After years of working to establish the smart phone as a viable platform, Microsoft Corp. and Symbian Ltd. seem to be garnering enough support to conduct an old-fashioned operating system war in a new frontier.
While some industry experts say competition in the space encourages innovation and carrier adoption, others say multiple standards in the space complicate the environment for third-party software developers. In addition, some fear competition could spur the kind of tactics found anti-competitive in the desktop operating system environment.
"The fight of the Internet age is now moving a little bit into the cellular arena. This is like the old Sun [Microsystems Inc.] versus Microsoft battle," said Orem Nissim, CEO of Telmap Ltd., in Herzilia, Israel. Telmap makes navigation applications for cell phones.
The London-based consortium Symbian has been the leader in the smart-phone niche with its Symbian OS, largely because of its lineage. Symbian, established as a private, independent company in June 1998, is owned by Samsung Electronics Co., Ericsson AB, Nokia Corp., Matsushita Electric Industrial Co. Ltd. (Panasonic), Motorola Inc., Psion plc., Sony Ericsson Mobile Communications AB and Siemens Enterprise Networks LLC, all of which have announced various levels of product support for the platform.
Symbian OS gained additional support late last month when electronics manufacturer BenQ Corp. announced plans to develop handsets for 2.5- and third-generation wireless networks worldwide. The first Symbian OS product from BenQ is due in the third quarter, said officials at BenQ, in Taipei, Taiwan.
Meanwhile, London-based phone manufacturer Sendo Ltd. last month announced a developer program and testing service for a Symbian OS-based handset that the company plans to launch later this year. Sendo made waves in the smart-phone industry last fall when it announced it was switching camps from Microsofts Smartphone platform to Symbian OS. In December, Sendo sued Microsoft, charging misappropriation of trade secrets. Last month, Microsoft asked a federal court to dismiss the suit, but the case is still pending.
Microsoft, for its part, has been busy targeting carriers to garner support for its cell phone platforms.

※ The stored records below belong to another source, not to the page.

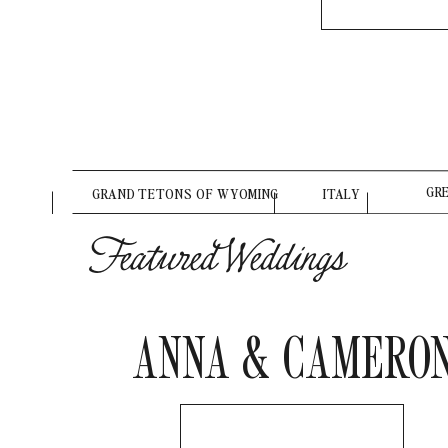
GR
GRAND TETONS OF WYOMING
ITALY
Featured Weddings
ANNA & CAMERO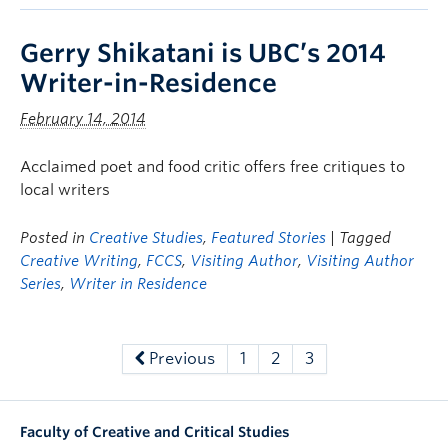
Gerry Shikatani is UBC’s 2014
Writer-in-Residence
February 14, 2014
Acclaimed poet and food critic offers free critiques to
local writers
Posted in
Creative Studies
,
Featured Stories
| Tagged
Creative Writing
,
FCCS
,
Visiting Author
,
Visiting Author
Series
,
Writer in Residence
Previous
1
2
3
Faculty of Creative and Critical Studies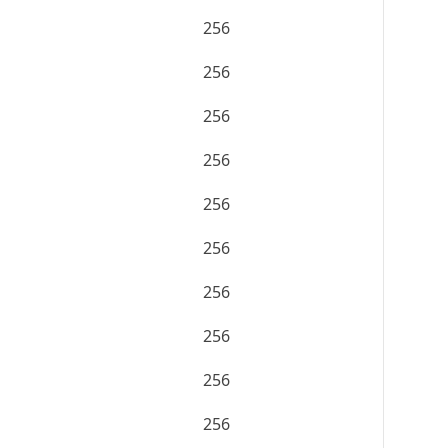
256
256
256
256
256
256
256
256
256
256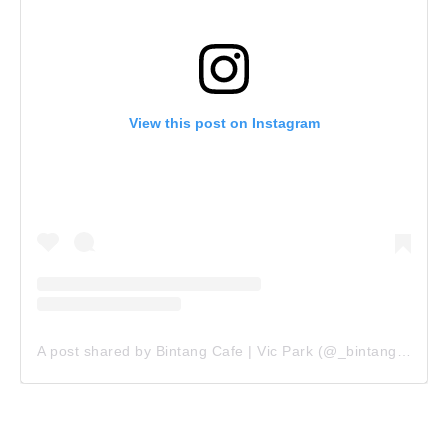
View this post on Instagram
A post shared by Bintang Cafe | Vic Park (@_bintangcafe)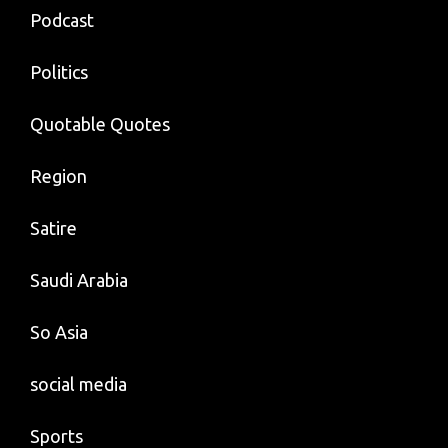
Podcast
Politics
Quotable Quotes
Region
Satire
Saudi Arabia
So Asia
social media
Sports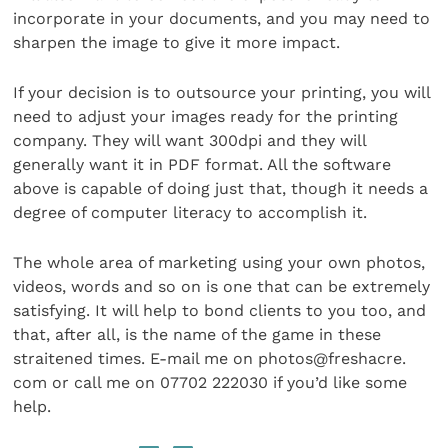
incorporate in your documents, and you may need to
sharpen the image to give it more impact.
If your decision is to outsource your printing, you will
need to adjust your images ready for the printing
company. They will want 300dpi and they will
generally want it in PDF format. All the software
above is capable of doing just that, though it needs a
degree of computer literacy to accomplish it.
The whole area of marketing using your own photos,
videos, words and so on is one that can be extremely
satisfying. It will help to bond clients to you too, and
that, after all, is the name of the game in these
straitened times. E-mail me on photos@freshacre.
com or call me on 07702 222030 if you’d like some
help.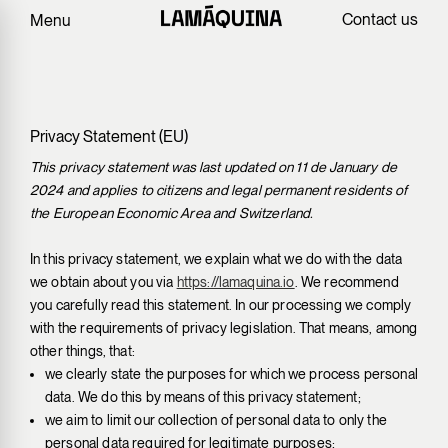
Contact us
Menu
Privacy Statement (EU)
This privacy statement was last updated on 11 de January de
2024 and applies to citizens and legal permanent residents of
the European Economic Area and Switzerland.
In this privacy statement, we explain what we do with the data
we obtain about you via
https://lamaquina.io
. We recommend
you carefully read this statement. In our processing we comply
with the requirements of privacy legislation. That means, among
other things, that:
we clearly state the purposes for which we process personal
data. We do this by means of this privacy statement;
we aim to limit our collection of personal data to only the
personal data required for legitimate purposes;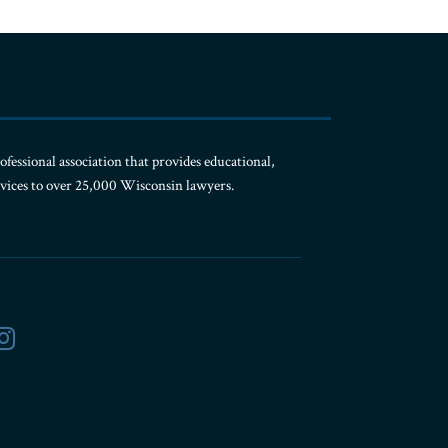
ofessional association that provides educational,
rvices to over 25,000 Wisconsin lawyers.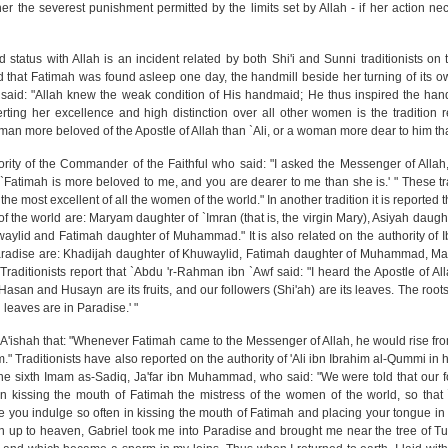
her the severest punishment permitted by the limits set by Allah - if her action ne
status with Allah is an incident related by both Shi'i and Sunni traditionists on t
 that Fatimah was found asleep one day, the handmill beside her turning of its 
e said: "Allah knew the weak condition of His handmaid; He thus inspired the hand
serting her excellence and high distinction over all other women is the tradition 
a man more beloved of the Apostle of Allah than `Ali, or a woman more dear to him t
hority of the Commander of the Faithful who said: "I asked the Messenger of Alla
`Fatimah is more beloved to me, and you are dearer to me than she is.' " These tra
the most excellent of all the women of the world." In another tradition it is reported 
 the world are: Maryam daughter of `Imran (that is, the virgin Mary), Asiyah daug
waylid and Fatimah daughter of Muhammad." It is also related on the authority of
Paradise are: Khadijah daughter of Khuwaylid, Fatimah daughter of Muhammad, M
aditionists report that `Abdu 'r-Rahman ibn `Awf said: "I heard the Apostle of All
n. Hasan and Husayn are its fruits, and our followers (Shi'ah) are its leaves. The roots
 leaves are in Paradise.' "
of `A'ishah that: "Whenever Fatimah came to the Messenger of Allah, he would rise fro
." Traditionists have also reported on the authority of 'Ali ibn Ibrahim al-Qummi i
f the sixth Imam as-Sadiq, Ja'far ibn Muhammad, who said: "We were told that our f
n kissing the mouth of Fatimah the mistress of the women of the world, so that `
ee you indulge so often in kissing the mouth of Fatimah and placing your tongue in
n up to heaven, Gabriel took me into Paradise and brought me near the tree of Tu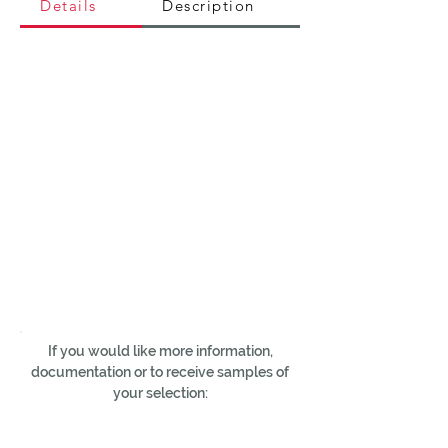
Details
Description
If you would like more information,
documentation or to receive samples of
your selection: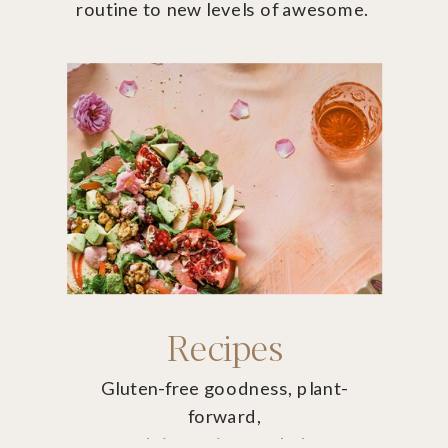
routine to new levels of awesome.
Recipes
Gluten-free goodness, plant-
forward,
non-dairy recipes to help you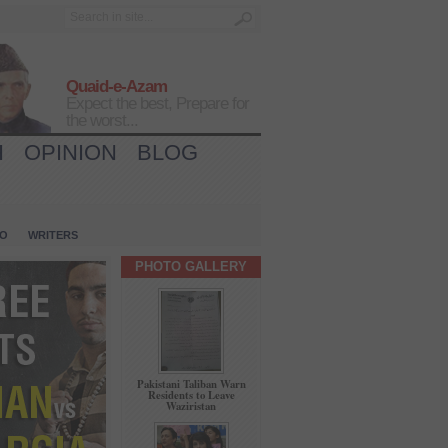
Quaid-e-Azam
Expect the best, Prepare for
the worst...
H
OPINION
BLOG
IO
WRITERS
PHOTO GALLERY
Pakistani Taliban Warn
Residents to Leave
Waziristan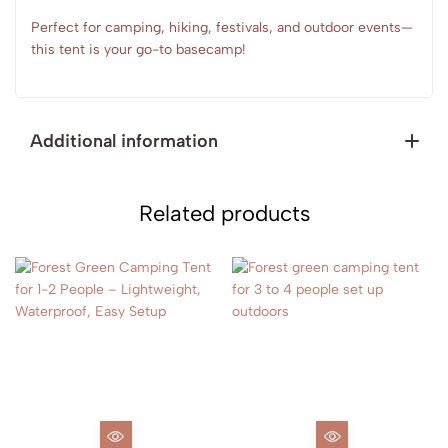
Perfect for camping, hiking, festivals, and outdoor events—
this tent is your go-to basecamp!
Additional information
Related products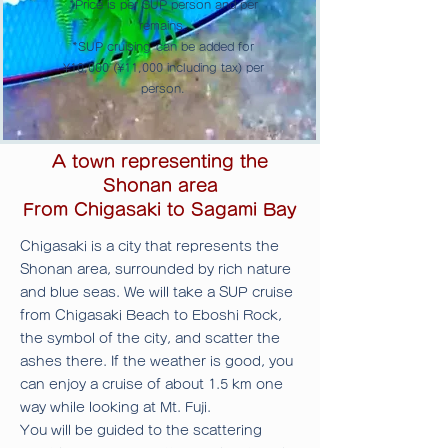
*Price is per SUP person and per
remains.
*SUP cruising
can be added for
¥10,000 (¥11,000 including tax) per
person.
A town representing the
Shonan area
From Chigasaki to Sagami Bay
Chigasaki is a city that represents the
Shonan area, surrounded by rich nature
and blue seas. We will take a SUP cruise
from Chigasaki Beach to Eboshi Rock,
the symbol of the city, and scatter the
ashes there.
If the weather is good, you
can enjoy a cruise of about 1.5 km one
way while looking at Mt. Fuji.
You will be guided
to the scattering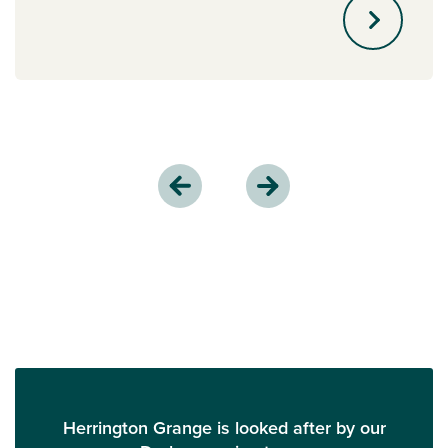
Herrington Grange is looked after by our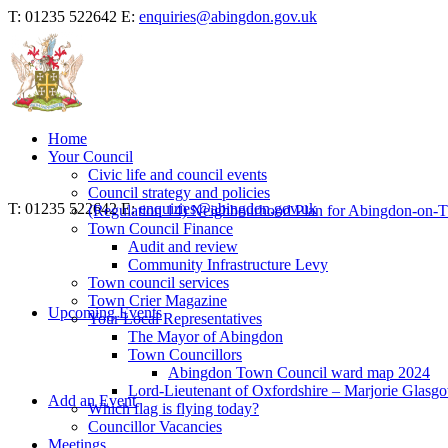
T: 01235 522642
E:
enquiries@abingdon.gov.uk
Home
Your Council
Civic life and council events
Council strategy and policies
T: 01235 522642
E:
enquiries@abingdon.gov.uk
(Regulation 14) Neighbourhood Plan for Abingdon-on-
Town Council Finance
Audit and review
Community Infrastructure Levy
Town council services
Town Crier Magazine
Upcoming Events
Your Local Representatives
The Mayor of Abingdon
Town Councillors
Abingdon Town Council ward map 2024
Lord-Lieutenant of Oxfordshire – Marjorie Glasg
Add an Event
Which flag is flying today?
Councillor Vacancies
Meetings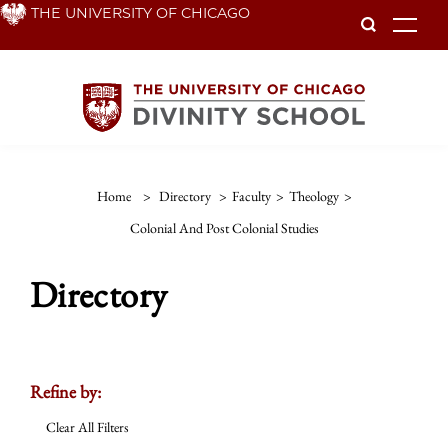
Skip
THE UNIVERSITY OF CHICAGO
To
to
main
content
Home
>
Directory
>
Faculty
>
Theology
>
Colonial And Post Colonial Studies
Directory
Refine by:
Clear All Filters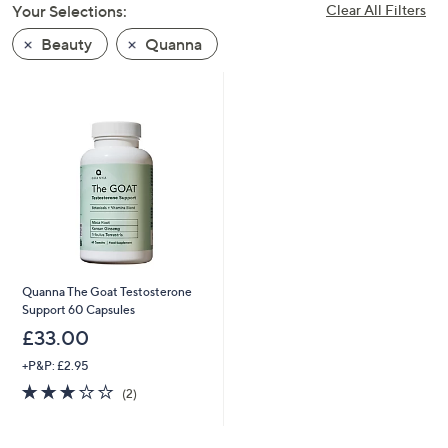
Your Selections:
Clear All Filters
swipe
left
Beauty
Quanna
and
right
on
touch
devices
to
review.
Quanna The Goat Testosterone
Support 60 Capsules
£33.00
+P&P: £2.95
3.0
2
(2)
of
Reviews
5
Stars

Late last month, the Redmond, Wash., software maker announced that Orange S.A. will be the first carrier to implement its Mobile2Market initiative, which helps carriers quickly offer a range of applications. With Mobile2Market, operators will be able to offer business users a means of quickly and easily reviewing Microsoft PowerPoint slides on mobile handsets, in addition to checking e-mail, using mapping technologies and playing video games.